------ MATERIAL FOR THIS EXERCISE

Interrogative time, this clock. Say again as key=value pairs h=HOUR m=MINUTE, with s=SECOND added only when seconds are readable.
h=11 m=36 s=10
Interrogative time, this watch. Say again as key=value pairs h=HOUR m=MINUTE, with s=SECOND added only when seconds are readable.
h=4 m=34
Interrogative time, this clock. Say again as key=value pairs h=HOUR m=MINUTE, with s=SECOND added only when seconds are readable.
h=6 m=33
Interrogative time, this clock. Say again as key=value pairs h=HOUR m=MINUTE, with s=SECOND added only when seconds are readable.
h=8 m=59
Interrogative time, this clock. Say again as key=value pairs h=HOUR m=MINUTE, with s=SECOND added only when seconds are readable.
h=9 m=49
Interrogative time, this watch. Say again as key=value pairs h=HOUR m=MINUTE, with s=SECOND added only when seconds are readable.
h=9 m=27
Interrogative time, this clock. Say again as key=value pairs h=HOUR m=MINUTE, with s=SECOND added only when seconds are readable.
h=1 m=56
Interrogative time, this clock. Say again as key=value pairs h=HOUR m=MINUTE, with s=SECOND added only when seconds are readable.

------------

__PROBLEM STATEMENT__.
Output every line of the material above as a numbered list, leaving out any blank lines.

__REPLY__.
1. Interrogative time, this clock. Say again as key=value pairs h=HOUR m=MINUTE, with s=SECOND added only when seconds are readable.
2. h=11 m=36 s=10
3. Interrogative time, this watch. Say again as key=value pairs h=HOUR m=MINUTE, with s=SECOND added only when seconds are readable.
4. h=4 m=34
5. Interrogative time, this clock. Say again as key=value pairs h=HOUR m=MINUTE, with s=SECOND added only when seconds are readable.
6. h=6 m=33
7. Interrogative time, this clock. Say again as key=value pairs h=HOUR m=MINUTE, with s=SECOND added only when seconds are readable.
8. h=8 m=59
9. Interrogative time, this clock. Say again as key=value pairs h=HOUR m=MINUTE, with s=SECOND added only when seconds are readable.
10. h=9 m=49
11. Interrogative time, this watch. Say again as key=value pairs h=HOUR m=MINUTE, with s=SECOND added only when seconds are readable.
12. h=9 m=27
13. Interrogative time, this clock. Say again as key=value pairs h=HOUR m=MINUTE, with s=SECOND added only when seconds are readable.
14. h=1 m=56
15. Interrogative time, this clock. Say again as key=value pairs h=HOUR m=MINUTE, with s=SECOND added only when seconds are readable.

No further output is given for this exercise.